Tuesday Remix – This is a popular post from last year, updated and rerun for your consideration and comments.
In a previous post here, I addressed one group among Christians today who respond to the gay marriage issue with vocal disdain and “protests” designed to change the behavior of people outside the church; trying to get non-Christians to act more like Christians. Silly endeavor, I think.
But the mediator in me wants to be fair. There are other groups in the church which have our response to this issue equally wrong, particularly when the same-sex marriage issue pertains to people inside the church, i.e., to people who are Christians themselves and have chosen to subject themselves to the Spiritual accountability of the church. There is a group within the church who believes same-sex marriage is immoral and runs against God’s desire for humanity, but who doesn’t believe it is any of the church’s business to say so even when it involves its own members. This group would say, “Just love them…leave their decisions about their private lives to themselves…it is not our business to be their ‘moral police.’” My question is, in what kind of world does that attitude constitute love?
I’m reminded of when my daughter used to come into the house with yet another new injury. Those of you with “active learners” for children know exactly what I mean. When that would happen, there were some things which we both knew needed to happen. Neither of us wanted to do those things, but at least one of us knew they were necessary (and the other one of us would grow to figure that out eventually). This wound was going to get cleaned. It was painful (for both of us) and the process was no fun at all, but I was going to do it anyway, even knowing that, for a short time, it would put our relationship on troubled waters.
The question is, why did I do it? Was it because I am a good leader? Was it because I have some kind of special training in first aid? Was it because I just enjoy the confrontation? Simple…it was because I love her. And that is the reason we confront one another in the church about Spiritual brokenness.
If God has put me into your life in a relationship of Christian community, and if I have lived out that role in a way so as to show you that I really do love you and care for you, then I feel a responsibility to you Spiritually. And when you make decisions in your life that I believe may constitute Spiritual mistakes, what kind of brother in Christ would I be to just stand back and watch without asking you any hard questions about it? That’s not love. That’s indifference…which is the opposite of love. There is nothing Christ-like about indifference.

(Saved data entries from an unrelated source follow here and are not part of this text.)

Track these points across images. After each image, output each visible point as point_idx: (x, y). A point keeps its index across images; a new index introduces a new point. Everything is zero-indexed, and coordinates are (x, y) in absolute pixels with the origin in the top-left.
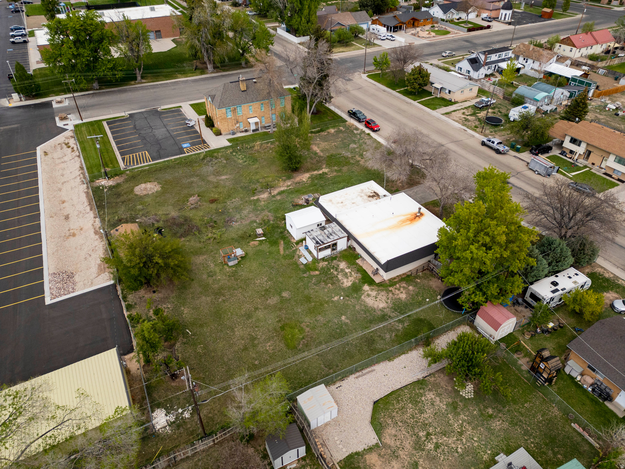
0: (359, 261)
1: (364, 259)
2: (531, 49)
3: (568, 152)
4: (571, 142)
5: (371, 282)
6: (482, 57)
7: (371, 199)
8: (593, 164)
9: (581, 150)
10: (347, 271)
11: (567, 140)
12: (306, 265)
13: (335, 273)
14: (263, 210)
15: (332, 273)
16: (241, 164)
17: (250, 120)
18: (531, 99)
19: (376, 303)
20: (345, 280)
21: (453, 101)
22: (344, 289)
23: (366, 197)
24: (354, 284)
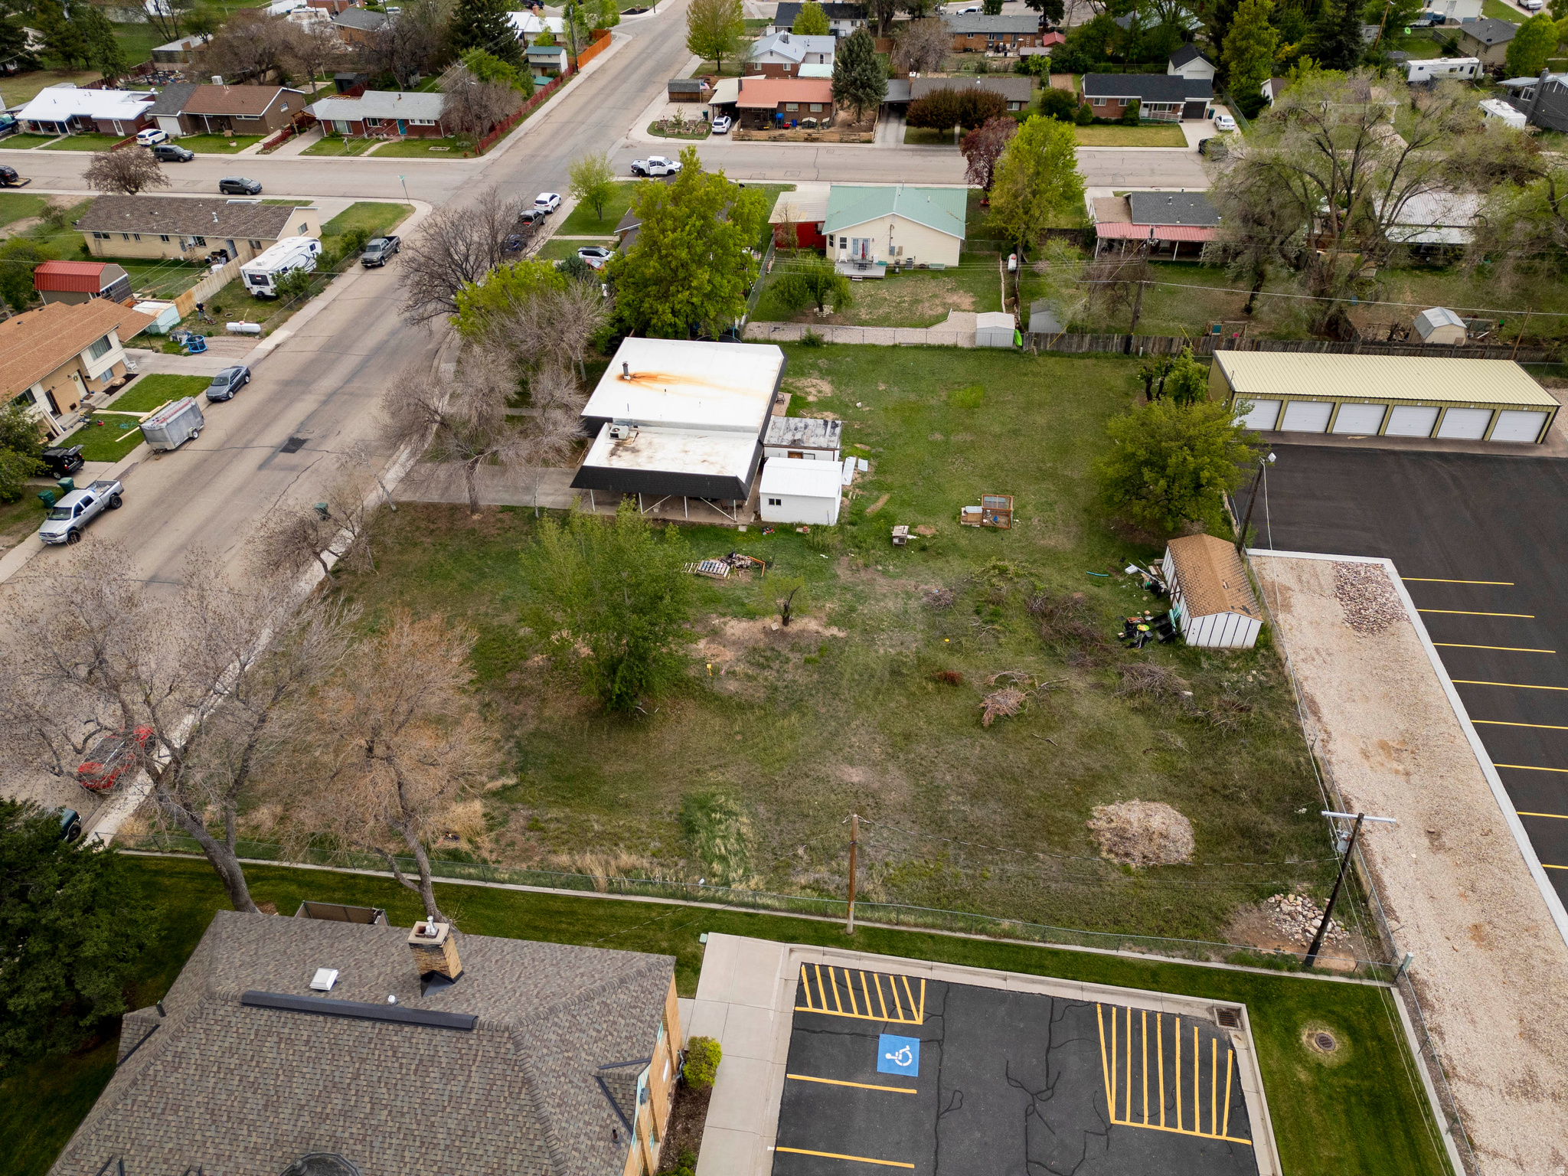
7: (641, 448)
12: (866, 459)
14: (845, 589)
19: (820, 384)
23: (645, 453)
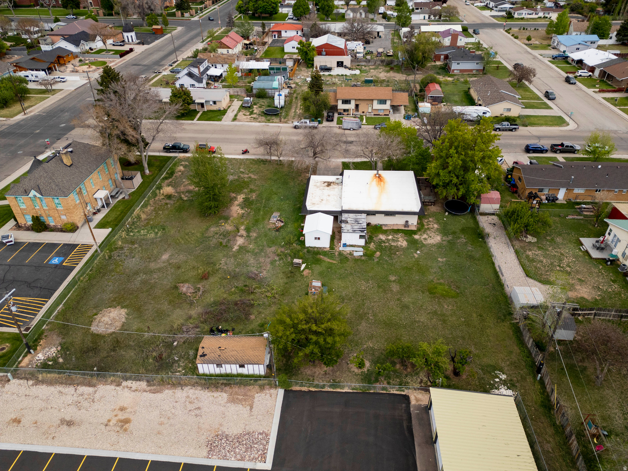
0: (384, 228)
1: (386, 225)
2: (212, 56)
3: (342, 111)
4: (343, 103)
5: (414, 232)
6: (195, 71)
7: (331, 187)
8: (363, 112)
9: (352, 106)
10: (390, 237)
11: (340, 102)
12: (365, 255)
13: (387, 244)
14: (262, 250)
15: (386, 247)
16: (156, 238)
17: (95, 196)
18: (271, 89)
19: (435, 239)
20: (399, 243)
21: (222, 109)
22: (407, 248)
23: (327, 188)
24: (407, 241)
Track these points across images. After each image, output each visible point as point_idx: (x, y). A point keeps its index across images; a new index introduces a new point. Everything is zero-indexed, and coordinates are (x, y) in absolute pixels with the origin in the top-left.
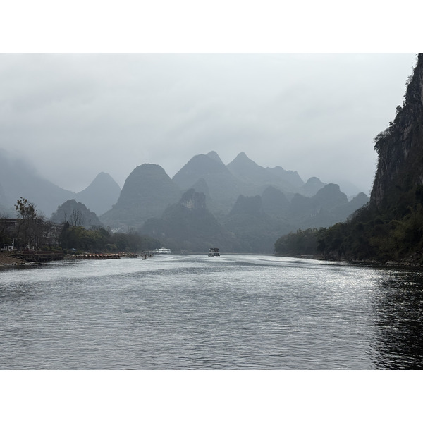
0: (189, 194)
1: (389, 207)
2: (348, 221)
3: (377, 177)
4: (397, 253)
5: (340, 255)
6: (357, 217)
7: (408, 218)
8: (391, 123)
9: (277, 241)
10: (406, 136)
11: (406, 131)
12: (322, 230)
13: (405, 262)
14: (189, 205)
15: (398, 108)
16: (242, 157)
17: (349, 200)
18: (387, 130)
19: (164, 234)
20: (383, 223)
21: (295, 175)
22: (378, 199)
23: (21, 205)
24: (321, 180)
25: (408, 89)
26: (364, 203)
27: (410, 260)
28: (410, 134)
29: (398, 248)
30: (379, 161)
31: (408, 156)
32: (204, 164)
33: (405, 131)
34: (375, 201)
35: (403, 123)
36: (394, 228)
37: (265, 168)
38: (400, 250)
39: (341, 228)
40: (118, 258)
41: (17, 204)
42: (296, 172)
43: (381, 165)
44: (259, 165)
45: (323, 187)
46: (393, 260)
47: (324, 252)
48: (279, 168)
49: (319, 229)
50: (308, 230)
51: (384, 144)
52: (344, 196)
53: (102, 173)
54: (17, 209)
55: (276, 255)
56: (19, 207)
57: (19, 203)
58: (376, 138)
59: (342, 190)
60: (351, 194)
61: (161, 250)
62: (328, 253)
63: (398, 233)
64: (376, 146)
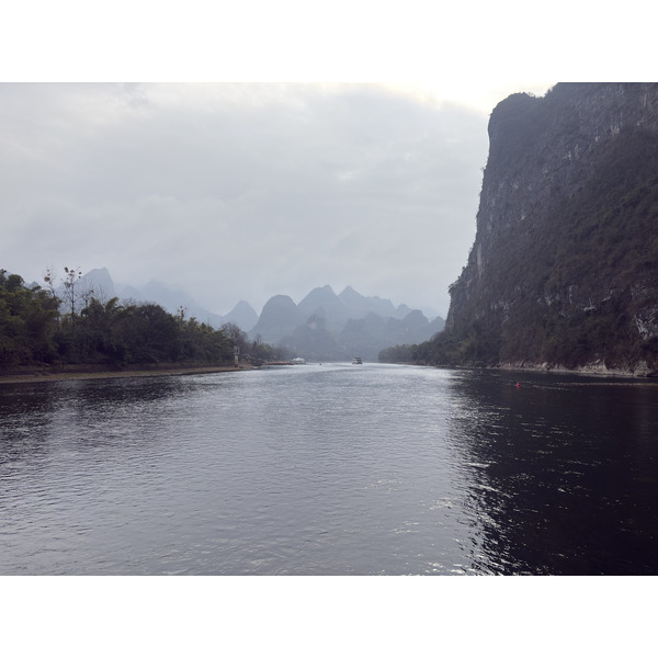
0: (313, 318)
1: (457, 332)
4: (461, 361)
7: (468, 340)
9: (380, 353)
10: (468, 286)
11: (468, 283)
14: (313, 326)
16: (349, 289)
18: (456, 282)
20: (453, 342)
21: (388, 302)
24: (408, 306)
26: (441, 328)
28: (471, 284)
31: (469, 299)
32: (322, 294)
35: (466, 277)
36: (460, 346)
37: (366, 296)
38: (463, 359)
39: (427, 345)
42: (389, 300)
45: (410, 312)
48: (376, 297)
51: (454, 290)
52: (426, 319)
58: (449, 287)
59: (425, 314)
60: (430, 317)
63: (462, 349)
64: (449, 292)
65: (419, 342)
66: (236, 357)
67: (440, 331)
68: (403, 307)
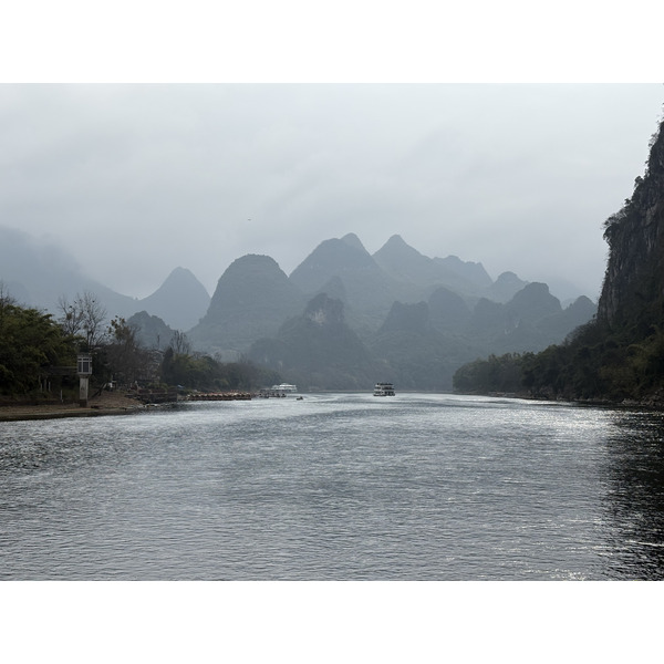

Love compels me to say something, to do something. By the way, any other motivation would be wrong. If I feel compelled to confront you because I believe your behavior is embarrassing the church or somehow hurting me or my leadership, then that is NOT a right motivation. There is nothing in God’s Word which would endorse that motive. But my love for you and my desire for your best Spiritual interests will always be a right motive.
Bottom line for today’s post is this: as Christians, do we love each other enough to confront each other, or not? That’s an important question, don’t you think?